The application program sends a commit request that updates records in two databases. The transaction manager initiates the two-phase commit protocol to communicate with each resource manager. First, the transaction manager queries each resource manager and asks whether it's prepared to commit the transaction. Based on the votes of all the participating resource managers, the transaction manager makes the decision whether to commit or roll back the transaction. It is the job of each resource manager to retain its data (both the original and the changed) pending the outcome of the global transaction. When the resource manager is holding this information, it is in the prepare phase. While in the prepare phase, the resource manager locks the data modified by the transaction to isolate these changes from any other transactions. It remains in this locked state (and thus locks the databases) until it receives a commit (or roll back) message from the transaction manager.
After receiving all the resource managers' votes, the transaction manager decides whether to commit the transaction. If all the resource managers vote to commit, the transaction goes to the commit phase, and each resource manager receives the message to update its resource.

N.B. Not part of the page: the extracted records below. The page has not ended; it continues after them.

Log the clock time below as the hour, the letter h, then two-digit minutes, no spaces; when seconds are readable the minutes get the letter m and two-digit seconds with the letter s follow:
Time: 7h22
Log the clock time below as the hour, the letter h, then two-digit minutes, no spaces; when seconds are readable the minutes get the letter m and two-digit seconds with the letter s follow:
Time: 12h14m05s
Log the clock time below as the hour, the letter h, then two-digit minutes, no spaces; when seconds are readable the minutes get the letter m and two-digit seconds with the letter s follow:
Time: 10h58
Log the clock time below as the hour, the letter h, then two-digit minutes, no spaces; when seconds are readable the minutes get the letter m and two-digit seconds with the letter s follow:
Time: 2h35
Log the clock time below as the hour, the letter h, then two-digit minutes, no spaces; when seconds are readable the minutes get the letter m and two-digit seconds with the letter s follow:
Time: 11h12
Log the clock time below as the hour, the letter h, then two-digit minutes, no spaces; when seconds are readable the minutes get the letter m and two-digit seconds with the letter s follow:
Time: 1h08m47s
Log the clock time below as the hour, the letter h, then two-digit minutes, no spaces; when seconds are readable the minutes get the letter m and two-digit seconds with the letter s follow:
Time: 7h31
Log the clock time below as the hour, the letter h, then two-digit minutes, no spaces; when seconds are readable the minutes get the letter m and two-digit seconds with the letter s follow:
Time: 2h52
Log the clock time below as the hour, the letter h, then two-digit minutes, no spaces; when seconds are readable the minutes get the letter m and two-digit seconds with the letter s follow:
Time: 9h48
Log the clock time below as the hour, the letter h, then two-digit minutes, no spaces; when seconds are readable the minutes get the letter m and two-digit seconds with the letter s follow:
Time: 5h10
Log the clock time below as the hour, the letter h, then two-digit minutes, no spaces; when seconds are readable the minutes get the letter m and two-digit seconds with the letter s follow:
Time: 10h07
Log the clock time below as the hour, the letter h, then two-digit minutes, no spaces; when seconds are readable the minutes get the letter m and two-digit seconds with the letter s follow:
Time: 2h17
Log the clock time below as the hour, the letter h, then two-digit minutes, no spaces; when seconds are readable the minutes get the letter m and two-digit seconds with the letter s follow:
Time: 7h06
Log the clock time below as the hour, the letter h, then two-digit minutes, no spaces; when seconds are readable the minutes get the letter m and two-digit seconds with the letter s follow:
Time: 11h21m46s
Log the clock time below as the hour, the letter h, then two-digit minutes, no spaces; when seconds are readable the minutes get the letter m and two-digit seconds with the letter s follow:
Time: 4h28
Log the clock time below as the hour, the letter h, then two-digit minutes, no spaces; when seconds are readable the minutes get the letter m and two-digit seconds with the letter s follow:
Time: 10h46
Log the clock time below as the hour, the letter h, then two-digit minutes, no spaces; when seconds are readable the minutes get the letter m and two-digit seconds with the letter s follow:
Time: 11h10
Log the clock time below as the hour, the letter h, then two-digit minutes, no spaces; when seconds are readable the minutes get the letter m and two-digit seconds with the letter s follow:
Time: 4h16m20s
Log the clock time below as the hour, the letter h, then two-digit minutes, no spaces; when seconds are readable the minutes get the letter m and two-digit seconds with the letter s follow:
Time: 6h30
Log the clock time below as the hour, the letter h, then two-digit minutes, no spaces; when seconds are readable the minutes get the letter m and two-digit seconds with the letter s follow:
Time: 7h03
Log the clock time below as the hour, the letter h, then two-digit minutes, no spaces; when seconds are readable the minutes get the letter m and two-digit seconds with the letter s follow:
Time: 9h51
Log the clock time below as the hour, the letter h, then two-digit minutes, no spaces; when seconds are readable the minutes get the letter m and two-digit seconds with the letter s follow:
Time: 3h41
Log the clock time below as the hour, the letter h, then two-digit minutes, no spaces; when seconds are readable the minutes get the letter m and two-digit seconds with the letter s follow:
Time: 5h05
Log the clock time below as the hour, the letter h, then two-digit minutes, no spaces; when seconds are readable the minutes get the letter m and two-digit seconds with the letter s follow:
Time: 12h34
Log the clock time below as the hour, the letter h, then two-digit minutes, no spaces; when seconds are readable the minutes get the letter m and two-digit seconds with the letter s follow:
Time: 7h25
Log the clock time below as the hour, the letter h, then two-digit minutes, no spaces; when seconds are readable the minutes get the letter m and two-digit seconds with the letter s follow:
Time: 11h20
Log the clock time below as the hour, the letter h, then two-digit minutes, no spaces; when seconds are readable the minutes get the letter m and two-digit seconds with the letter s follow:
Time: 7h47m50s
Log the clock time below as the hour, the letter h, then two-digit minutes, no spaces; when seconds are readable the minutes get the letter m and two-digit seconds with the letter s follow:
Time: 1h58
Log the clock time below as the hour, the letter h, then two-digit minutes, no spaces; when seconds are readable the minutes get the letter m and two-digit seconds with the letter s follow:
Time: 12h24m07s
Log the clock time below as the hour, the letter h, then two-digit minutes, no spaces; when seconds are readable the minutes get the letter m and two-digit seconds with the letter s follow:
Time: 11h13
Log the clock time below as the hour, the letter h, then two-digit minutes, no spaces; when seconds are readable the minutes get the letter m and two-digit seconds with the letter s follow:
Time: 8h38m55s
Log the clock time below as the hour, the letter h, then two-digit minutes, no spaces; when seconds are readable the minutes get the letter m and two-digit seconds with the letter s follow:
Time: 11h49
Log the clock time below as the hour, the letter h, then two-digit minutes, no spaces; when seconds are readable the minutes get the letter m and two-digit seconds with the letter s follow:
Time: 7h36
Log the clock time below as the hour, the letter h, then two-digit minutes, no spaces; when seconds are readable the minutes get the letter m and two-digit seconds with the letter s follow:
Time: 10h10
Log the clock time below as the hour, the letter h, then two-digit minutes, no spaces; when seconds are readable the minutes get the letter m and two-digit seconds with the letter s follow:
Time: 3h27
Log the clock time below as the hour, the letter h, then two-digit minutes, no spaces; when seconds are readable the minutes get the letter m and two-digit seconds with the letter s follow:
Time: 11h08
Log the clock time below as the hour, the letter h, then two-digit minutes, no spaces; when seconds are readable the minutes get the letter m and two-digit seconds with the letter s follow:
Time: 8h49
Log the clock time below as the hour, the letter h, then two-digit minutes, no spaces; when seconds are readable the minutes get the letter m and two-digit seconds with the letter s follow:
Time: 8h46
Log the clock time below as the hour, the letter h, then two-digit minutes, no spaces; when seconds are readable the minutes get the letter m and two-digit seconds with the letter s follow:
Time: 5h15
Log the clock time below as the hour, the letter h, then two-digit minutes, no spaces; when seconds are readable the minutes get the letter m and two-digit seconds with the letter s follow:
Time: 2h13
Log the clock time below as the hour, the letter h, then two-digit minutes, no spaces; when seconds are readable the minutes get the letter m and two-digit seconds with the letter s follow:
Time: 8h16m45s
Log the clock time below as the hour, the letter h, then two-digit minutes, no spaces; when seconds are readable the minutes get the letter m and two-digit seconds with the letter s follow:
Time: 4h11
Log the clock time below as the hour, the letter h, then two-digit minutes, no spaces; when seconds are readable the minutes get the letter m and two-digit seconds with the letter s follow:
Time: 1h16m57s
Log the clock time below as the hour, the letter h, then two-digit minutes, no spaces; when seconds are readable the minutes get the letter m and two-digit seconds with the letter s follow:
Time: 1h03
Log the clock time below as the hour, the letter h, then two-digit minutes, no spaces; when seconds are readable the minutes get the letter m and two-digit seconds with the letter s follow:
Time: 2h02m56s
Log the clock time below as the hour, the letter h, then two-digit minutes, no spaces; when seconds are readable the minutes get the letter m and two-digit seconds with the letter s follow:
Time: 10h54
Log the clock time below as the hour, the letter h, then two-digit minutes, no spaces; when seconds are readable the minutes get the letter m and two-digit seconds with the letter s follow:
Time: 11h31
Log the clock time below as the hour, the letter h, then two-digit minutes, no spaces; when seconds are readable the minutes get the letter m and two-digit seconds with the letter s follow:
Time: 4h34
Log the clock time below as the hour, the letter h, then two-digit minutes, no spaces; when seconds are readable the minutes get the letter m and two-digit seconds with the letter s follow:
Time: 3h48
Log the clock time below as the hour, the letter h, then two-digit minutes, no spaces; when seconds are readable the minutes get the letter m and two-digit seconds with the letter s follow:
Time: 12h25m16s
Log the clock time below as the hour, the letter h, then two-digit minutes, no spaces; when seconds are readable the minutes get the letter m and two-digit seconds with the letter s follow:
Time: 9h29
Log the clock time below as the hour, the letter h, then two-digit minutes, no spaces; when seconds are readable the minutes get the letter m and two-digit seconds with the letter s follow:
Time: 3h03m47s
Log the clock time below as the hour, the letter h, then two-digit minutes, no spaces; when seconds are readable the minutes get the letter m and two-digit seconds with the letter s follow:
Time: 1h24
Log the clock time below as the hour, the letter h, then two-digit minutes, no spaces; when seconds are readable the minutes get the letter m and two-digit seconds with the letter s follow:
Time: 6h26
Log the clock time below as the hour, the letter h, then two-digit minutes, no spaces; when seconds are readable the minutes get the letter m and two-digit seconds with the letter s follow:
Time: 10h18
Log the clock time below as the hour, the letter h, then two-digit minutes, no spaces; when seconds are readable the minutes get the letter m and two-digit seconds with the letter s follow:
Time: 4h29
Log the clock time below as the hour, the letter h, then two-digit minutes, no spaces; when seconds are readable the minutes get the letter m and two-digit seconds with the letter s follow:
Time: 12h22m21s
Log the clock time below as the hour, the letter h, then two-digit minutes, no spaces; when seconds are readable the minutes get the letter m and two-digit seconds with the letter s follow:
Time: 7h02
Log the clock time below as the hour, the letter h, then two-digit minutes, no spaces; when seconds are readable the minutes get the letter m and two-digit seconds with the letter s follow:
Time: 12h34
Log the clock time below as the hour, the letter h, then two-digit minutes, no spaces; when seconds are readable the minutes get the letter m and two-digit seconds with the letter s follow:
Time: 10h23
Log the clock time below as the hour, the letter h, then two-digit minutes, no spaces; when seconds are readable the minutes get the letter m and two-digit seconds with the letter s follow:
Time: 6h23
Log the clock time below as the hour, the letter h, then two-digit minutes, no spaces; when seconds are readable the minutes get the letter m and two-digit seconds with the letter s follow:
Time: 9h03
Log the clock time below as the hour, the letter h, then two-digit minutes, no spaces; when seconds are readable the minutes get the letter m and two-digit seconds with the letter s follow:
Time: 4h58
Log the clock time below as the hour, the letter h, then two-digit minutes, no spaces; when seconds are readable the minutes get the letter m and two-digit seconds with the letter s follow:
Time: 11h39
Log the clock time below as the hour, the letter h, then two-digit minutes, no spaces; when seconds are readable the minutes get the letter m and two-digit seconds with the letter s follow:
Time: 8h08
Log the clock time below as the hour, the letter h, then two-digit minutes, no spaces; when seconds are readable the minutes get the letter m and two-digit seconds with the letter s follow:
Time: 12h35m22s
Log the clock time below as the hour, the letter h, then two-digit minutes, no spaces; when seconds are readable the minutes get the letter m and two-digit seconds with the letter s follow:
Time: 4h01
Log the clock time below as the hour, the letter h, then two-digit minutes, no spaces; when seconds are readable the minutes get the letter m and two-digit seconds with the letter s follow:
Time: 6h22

If there is at least one vote to abort, the transaction manager sends the message to abort all operations.
Finally, the application program is notified via the transaction manager whether the commit was successful.
The Java Transaction Service
When reading about transactions you are bound to come across the term Java Transaction Service (or JTS). What exactly is JTS?
Simply stated, JTS is an implementation of the transaction processing monitor paradigm. Shortly after The Open Group released its DTP model, the Object Management Group (OMG) released its own Object Transaction Service (OTS). Although based on the X/Open model, OTS replaces the DTP interfaces with CORBA IDL-aware interfaces. In this model, objects can communicate via CORBA method calls over IIOP. It was at about this time that specifications were being drawn up for the J2EE implementation of transactional services. Not surprisingly, the design of J2EE's transaction support is heavily influenced by OTS. In fact, JTS implements OTS and acts as an interface between JTA and OTS.
Recall that we defined a transaction manager as a kind of transaction process monitor (or TPM) that coordinates the execution of transactions on behalf of the application program. Transaction process monitors first appeared en masse with IBM's CICS in the 1960s. TPM-managed transactions were written to perform as procedural events on the database. The 1990s brought distributed object protocols such as CORBA and RMI to the scene. A new component-oriented implementation of the TPM was needed to manage those objects' transactions. The Java Transaction Service is that component-based implementation of the TPM: a component transaction-process monitor (or CTM). It is this component-oriented JTS model that WebLogic implements for its transaction management.
|